What is needed: Give back, unchanged, the line containing "523 909 59.50" and every line after it up to the end of the listing.

Information provided:
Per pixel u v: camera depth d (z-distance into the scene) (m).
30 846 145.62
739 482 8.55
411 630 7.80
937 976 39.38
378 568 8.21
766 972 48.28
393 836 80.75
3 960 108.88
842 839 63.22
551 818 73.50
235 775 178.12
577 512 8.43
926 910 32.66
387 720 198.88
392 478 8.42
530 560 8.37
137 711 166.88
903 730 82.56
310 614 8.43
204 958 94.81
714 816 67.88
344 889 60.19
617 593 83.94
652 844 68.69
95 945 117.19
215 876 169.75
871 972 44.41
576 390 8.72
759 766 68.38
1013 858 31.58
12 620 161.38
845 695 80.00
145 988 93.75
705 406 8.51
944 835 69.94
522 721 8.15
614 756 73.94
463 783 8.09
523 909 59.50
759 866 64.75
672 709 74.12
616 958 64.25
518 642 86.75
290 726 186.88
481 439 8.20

Answer box:
523 909 59.50
759 866 64.75
672 709 74.12
616 958 64.25
518 642 86.75
290 726 186.88
481 439 8.20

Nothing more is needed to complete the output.